> -----Original Message-----
> From: email@example.com [mailto:firstname.lastname@example.org]
> Sent: Tuesday, July 11, 2000 7:02 AM
> To: email@example.com
> Cc: 487655N@knotes.kodak.com
> Subject: Language Support
> To Whom It May Concern:
I am no concerned, but I shall try to help you.
> I am writing embedded software to control a print head. The software must
> support the following languages: English, Dutch, French, German, Italian,
> Japanese, Portuguese, and Spanish. It is my understanding that all of
> these languages except Japanese can be supported with the basic Latin and
> Latin Supplement subset of Unicode (U+0000 ... U+00FF [traditional ASCII]).
> Is this correct?
Traditional ASCII ends in U+007F (or even U+007E, but I disregard this).
I think you know accentuated characters are considered "good habits" by
Continental Europeans, so I assume you meant "traditional Latin-1" instead.
At least for French, you may need to add U+0152/U+0153, i.e. the "ligature"
digraph oe, which you may encounter in common terms such as cœur, œeil, bœuf,
(heart, eye, beef), etc.
Also, using the correct presentation form for the English, French, (Italian?)
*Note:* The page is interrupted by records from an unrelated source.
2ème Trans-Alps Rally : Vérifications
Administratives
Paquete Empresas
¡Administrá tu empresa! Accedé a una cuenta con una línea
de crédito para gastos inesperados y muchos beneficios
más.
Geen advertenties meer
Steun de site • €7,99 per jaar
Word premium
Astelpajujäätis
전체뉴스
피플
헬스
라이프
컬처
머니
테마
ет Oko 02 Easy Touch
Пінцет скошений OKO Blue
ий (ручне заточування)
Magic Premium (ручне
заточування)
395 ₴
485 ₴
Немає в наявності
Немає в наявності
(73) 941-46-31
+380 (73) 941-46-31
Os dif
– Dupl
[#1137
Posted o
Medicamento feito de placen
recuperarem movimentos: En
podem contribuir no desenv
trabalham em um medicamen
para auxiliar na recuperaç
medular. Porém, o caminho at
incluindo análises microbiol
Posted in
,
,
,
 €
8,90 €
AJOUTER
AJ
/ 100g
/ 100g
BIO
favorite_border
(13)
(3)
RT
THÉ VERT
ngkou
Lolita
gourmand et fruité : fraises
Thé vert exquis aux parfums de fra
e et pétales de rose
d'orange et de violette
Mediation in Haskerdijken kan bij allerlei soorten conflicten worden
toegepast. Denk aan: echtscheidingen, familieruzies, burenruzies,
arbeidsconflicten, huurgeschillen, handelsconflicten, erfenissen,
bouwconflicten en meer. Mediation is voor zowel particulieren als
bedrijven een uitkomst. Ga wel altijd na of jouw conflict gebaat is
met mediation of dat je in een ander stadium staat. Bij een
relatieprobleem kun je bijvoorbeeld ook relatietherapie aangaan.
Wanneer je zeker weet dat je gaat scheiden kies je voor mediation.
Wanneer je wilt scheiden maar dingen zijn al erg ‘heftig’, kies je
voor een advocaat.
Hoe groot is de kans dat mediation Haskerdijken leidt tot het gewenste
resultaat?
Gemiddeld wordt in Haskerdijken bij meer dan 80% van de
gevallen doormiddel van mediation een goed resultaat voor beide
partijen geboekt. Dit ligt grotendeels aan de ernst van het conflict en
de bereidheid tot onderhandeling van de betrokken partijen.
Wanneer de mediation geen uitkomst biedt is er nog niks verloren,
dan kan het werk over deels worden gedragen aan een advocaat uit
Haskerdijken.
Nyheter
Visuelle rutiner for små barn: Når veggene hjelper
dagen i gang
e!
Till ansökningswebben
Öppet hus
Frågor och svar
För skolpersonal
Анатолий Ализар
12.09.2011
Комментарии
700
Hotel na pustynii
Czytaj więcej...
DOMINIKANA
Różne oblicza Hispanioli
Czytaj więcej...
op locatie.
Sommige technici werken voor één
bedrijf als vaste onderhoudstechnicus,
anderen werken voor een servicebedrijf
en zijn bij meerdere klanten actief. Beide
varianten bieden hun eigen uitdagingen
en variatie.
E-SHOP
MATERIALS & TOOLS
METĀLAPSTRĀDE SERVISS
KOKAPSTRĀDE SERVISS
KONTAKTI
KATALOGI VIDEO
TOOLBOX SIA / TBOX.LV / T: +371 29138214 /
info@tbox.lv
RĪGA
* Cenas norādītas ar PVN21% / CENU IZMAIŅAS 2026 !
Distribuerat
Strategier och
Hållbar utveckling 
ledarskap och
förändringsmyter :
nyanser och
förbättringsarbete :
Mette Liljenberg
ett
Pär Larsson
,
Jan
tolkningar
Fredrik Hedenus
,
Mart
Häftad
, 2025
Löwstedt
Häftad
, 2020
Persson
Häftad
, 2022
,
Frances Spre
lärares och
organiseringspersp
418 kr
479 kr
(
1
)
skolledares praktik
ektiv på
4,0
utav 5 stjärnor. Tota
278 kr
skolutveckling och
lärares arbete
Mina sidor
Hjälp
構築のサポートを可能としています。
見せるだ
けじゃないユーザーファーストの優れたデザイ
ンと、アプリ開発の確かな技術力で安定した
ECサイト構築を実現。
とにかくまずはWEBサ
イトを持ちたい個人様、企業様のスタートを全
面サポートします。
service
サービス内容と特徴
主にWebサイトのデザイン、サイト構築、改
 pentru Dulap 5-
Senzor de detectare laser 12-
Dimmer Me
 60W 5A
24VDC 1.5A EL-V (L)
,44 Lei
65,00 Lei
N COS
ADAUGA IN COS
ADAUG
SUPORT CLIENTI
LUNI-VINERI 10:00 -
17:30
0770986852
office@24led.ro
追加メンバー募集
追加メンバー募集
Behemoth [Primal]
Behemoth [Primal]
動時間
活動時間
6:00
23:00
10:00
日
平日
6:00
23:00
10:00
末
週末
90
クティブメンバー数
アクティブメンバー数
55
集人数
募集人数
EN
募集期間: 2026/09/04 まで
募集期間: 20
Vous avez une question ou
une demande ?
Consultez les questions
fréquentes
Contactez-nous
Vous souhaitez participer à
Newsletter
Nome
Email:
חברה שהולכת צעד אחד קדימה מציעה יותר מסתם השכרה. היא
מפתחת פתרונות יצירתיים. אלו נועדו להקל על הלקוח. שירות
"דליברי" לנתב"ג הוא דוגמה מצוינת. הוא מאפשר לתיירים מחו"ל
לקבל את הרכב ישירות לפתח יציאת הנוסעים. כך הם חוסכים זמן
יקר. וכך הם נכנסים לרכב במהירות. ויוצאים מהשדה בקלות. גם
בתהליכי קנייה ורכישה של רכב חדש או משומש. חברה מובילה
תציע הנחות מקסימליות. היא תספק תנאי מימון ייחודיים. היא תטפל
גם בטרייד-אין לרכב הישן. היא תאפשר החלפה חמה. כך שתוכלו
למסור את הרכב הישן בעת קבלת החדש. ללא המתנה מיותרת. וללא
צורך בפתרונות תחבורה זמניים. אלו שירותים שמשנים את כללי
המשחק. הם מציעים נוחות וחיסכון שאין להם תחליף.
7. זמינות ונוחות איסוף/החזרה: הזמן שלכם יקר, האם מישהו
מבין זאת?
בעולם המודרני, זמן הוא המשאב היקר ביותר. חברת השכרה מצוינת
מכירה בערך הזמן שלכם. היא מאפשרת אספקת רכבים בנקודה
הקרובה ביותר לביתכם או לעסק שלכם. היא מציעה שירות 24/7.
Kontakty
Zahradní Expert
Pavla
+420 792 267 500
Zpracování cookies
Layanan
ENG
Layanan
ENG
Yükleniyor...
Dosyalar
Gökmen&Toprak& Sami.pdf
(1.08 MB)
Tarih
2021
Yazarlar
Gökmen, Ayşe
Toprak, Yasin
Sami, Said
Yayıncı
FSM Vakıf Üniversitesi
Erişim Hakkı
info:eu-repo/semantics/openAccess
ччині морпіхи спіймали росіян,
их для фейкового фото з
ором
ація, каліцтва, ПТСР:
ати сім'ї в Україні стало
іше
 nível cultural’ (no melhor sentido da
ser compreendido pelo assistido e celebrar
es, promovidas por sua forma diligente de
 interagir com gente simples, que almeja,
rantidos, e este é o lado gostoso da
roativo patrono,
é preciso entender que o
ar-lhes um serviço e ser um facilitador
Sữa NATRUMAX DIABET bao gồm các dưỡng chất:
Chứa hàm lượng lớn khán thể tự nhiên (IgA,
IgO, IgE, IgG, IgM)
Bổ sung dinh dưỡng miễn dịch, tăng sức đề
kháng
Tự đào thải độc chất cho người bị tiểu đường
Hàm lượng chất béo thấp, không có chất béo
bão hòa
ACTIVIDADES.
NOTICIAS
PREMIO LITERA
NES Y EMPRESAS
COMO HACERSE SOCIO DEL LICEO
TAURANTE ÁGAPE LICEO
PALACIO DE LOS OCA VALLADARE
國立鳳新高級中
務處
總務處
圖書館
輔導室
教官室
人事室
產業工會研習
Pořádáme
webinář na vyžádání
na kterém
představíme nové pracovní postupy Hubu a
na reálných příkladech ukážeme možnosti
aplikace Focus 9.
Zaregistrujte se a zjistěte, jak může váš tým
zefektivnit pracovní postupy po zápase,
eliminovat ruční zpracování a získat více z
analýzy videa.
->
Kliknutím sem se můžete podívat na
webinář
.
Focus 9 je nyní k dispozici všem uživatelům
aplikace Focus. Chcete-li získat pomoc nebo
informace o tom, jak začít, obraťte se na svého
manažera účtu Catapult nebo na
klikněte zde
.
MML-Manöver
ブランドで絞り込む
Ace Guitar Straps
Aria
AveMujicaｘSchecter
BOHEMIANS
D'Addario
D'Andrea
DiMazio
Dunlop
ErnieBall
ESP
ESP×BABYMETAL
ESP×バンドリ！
apostrophe (i.e. U+2018) would be prefered over the "straight" one; likewise
(I do not know if it matters to you), German and English (and others) use
special (and different) pairs of quotation marks that also are in the U+20xx
As a general rule, using the set of characters in the Adobe Roman character
set (check MAPPINGS/VENDORS/APPLE/roman.txt) or the Windows 1252 character
set (check MAPPINGS/VENDORS/MICSFT/WINDOWS/cp1252.txt) are good start points.